__REQUIRED ACTION__:
The required result is a copy of each line below in which "Opener" appears.

[Saved data entries]
=== Section Start ===

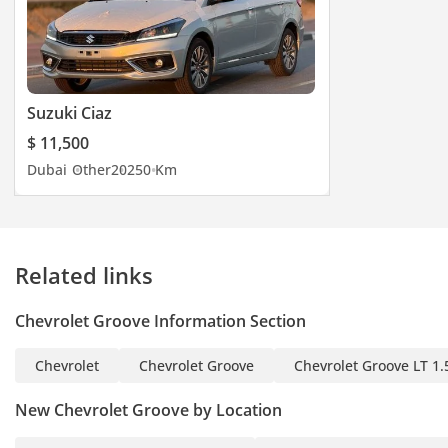
Suzuki Ciaz
$ 11,500
Dubai
Other
2025
0 Km
Related links
Chevrolet Groove Information Section
Chevrolet
Chevrolet Groove
Chevrolet Groove LT 1.
New Chevrolet Groove by Location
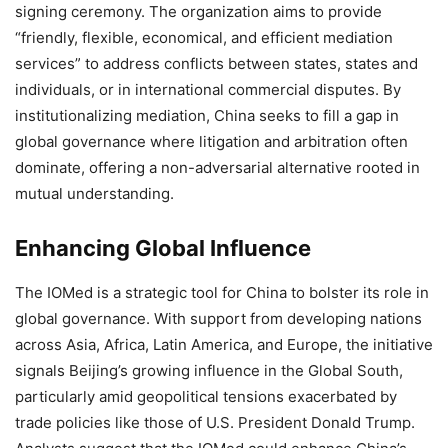
signing ceremony. The organization aims to provide
“friendly, flexible, economical, and efficient mediation
services” to address conflicts between states, states and
individuals, or in international commercial disputes. By
institutionalizing mediation, China seeks to fill a gap in
global governance where litigation and arbitration often
dominate, offering a non-adversarial alternative rooted in
mutual understanding.
Enhancing Global Influence
The IOMed is a strategic tool for China to bolster its role in
global governance. With support from developing nations
across Asia, Africa, Latin America, and Europe, the initiative
signals Beijing’s growing influence in the Global South,
particularly amid geopolitical tensions exacerbated by
trade policies like those of U.S. President Donald Trump.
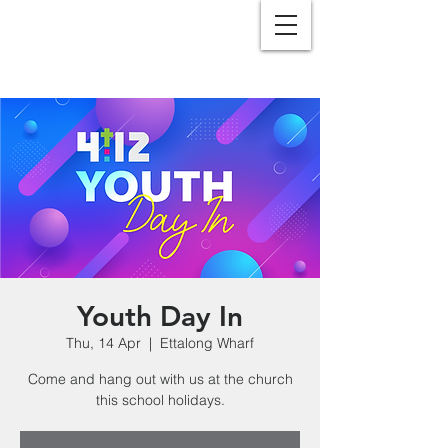
Youth Day In
Thu, 14 Apr
  |  
Ettalong Wharf
Come and hang out with us at the church
this school holidays.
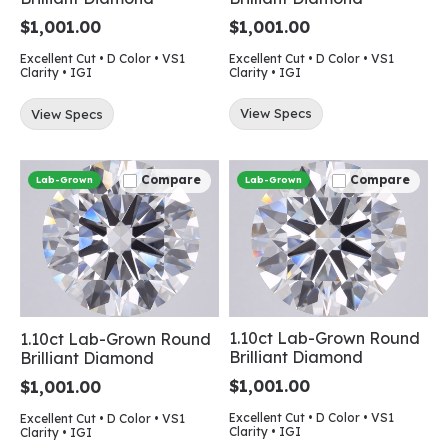
$1,001.00
$1,001.00
Excellent Cut • D Color • VS1
Excellent Cut • D Color • VS1
Clarity • IGI
Clarity • IGI
View Specs
View Specs
Compare
Compare
Lab-Grown
Lab-Grown
1.10ct Lab-Grown Round
1.10ct Lab-Grown Round
Brilliant Diamond
Brilliant Diamond
$1,001.00
$1,001.00
Excellent Cut • D Color • VS1
Excellent Cut • D Color • VS1
Clarity • IGI
Clarity • IGI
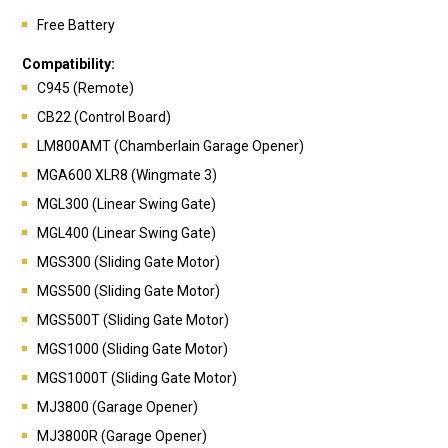
Free Battery
Compatibility:
C945 (Remote)
CB22 (Control Board)
LM800AMT (Chamberlain Garage Opener)
MGA600 XLR8 (Wingmate 3)
MGL300 (Linear Swing Gate)
MGL400 (Linear Swing Gate)
MGS300 (Sliding Gate Motor)
MGS500 (Sliding Gate Motor)
MGS500T (Sliding Gate Motor)
MGS1000 (Sliding Gate Motor)
MGS1000T (Sliding Gate Motor)
MJ3800 (Garage Opener)
MJ3800R (Garage Opener)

=== Section End ===

__RESULT OF THIS TASK__:
LM800AMT (Chamberlain Garage Opener)
MJ3800 (Garage Opener)
MJ3800R (Garage Opener)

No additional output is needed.